Both of those responses don’t actually help you deal with frustration. Instead, they keep you stuck and make frustration bigger. How can you deal with the problem when all you can think about is that you’re helpless? You cannot change the government. Feeling pity for yourself is not creative problem-solving (instead, it digs you deeper.)
But there’s a third way; and this way will actually help you deal with frustration.
Instead of focusing on what you cannot do, focus on what you can do.
- So maybe your weight loss plan is not going as you hoped, but you can start using the treadmill you have at a home.
- Maybe the doctor told you to avoid walking, which is frustrating and makes you feel rusty, but you can go swimming.
- Maybe your boss wants you to stay later, but you can block one more hour in the weekend for writing.
I know it sounds terribly simple. But how many of us really practice that?
Usually, what happens is that our frustration has momentum. Thinking about what we can do, does not alleviate how we feel right away. So we dismiss it quickly and continue feeling frustrated.
But try holding the thoughts about what you CAN do for more than a few fleeting seconds. Try writing them down. Try putting a (gulp!) full minute into this.
You’ll find that the picture totally changes. Since you haven’t yet tried all the things in your “CAN do” list, how can you keep being frustrated?

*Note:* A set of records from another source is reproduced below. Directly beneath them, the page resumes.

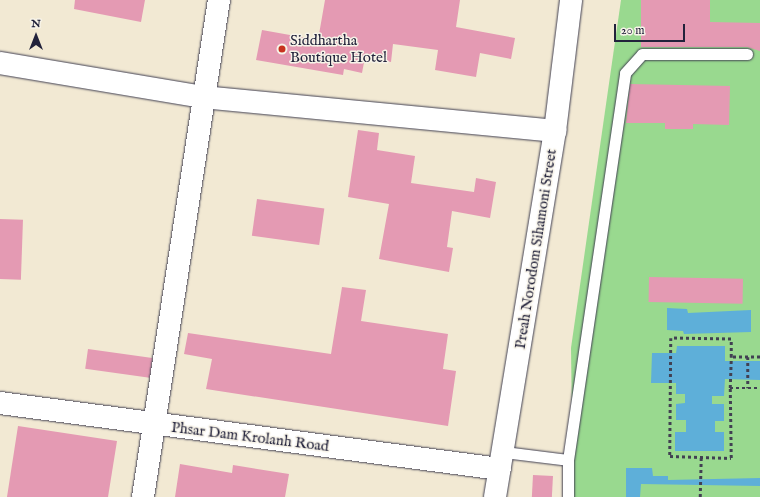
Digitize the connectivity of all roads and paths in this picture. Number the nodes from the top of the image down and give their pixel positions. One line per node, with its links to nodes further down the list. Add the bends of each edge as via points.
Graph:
1 (219, 0): 5 (street)
2 (571, 0): 6 (street, Preah Norodom Sihamoni Street)
3 (748, 54): 17 (lane, via 642,54 625,73)
4 (0, 63): 5 (street)
5 (203, 97): 6 (street); 14 (street)
6 (555, 131): 16 (street, Preah Norodom Sihamoni Street)
7 (731, 357): 8 (path); 10 (path); 15 (path, via 731,339 670,338 670,456)
8 (748, 357): 9 (path); 11 (path)
9 (760, 357)
10 (730, 388): 11 (path); 15 (path, via 731,458)
11 (748, 388): 12 (path)
12 (760, 388)
13 (0, 403): 14 (street, Phsar Dam Krolanh Road)
14 (154, 425): 16 (street, Phsar Dam Krolanh Road); 18 (street)
15 (701, 457): 21 (path)
16 (502, 460): 17 (lane); 19 (street, Preah Norodom Sihamoni Street)
17 (568, 460): 20 (lane)
18 (143, 497)
19 (495, 497)
20 (568, 497)
21 (700, 497)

You see, it was all an illusion from the beginning. It was like you were at a buffet, you focused on the 1-2 dishes you didn’t like, and then concluded: “there’s nothing to eat here!”
But in reality, there may be another 15 dishes in this buffet. 15 dishes that you like. Once you discover them, then who cares about the 1-2 dishes that you didn’t like? It’s so refreshing to be able to think clearly!
Just keep in mind that the extra 15 dishes won’t reveal themselves if your attention keeps being pointed on the 1-2 dishes that you didn’t like. You have to look for them.
So next time it’s time to deal with frustration, go from “I cannot do this!” to “what can I do?”
- Resist the impulse to quickly dismiss the question. Persist. And the picture will change completely. You’ll become happier and more productive as a result.
- Keep in mind that frustration will want to pull you back into feeling frustrated and focusing on what you can’t do. As you recognize those urges, gently pull your attention away and back into what you CAN do.
- Understand that responding with self-pity and/or anger is most likely an established habit, meaning this is the response that feels “natural” to you. The more you practice the new response, the more the old ineffective response will fade away and the more the new one will become a habit – i.e., your second nature.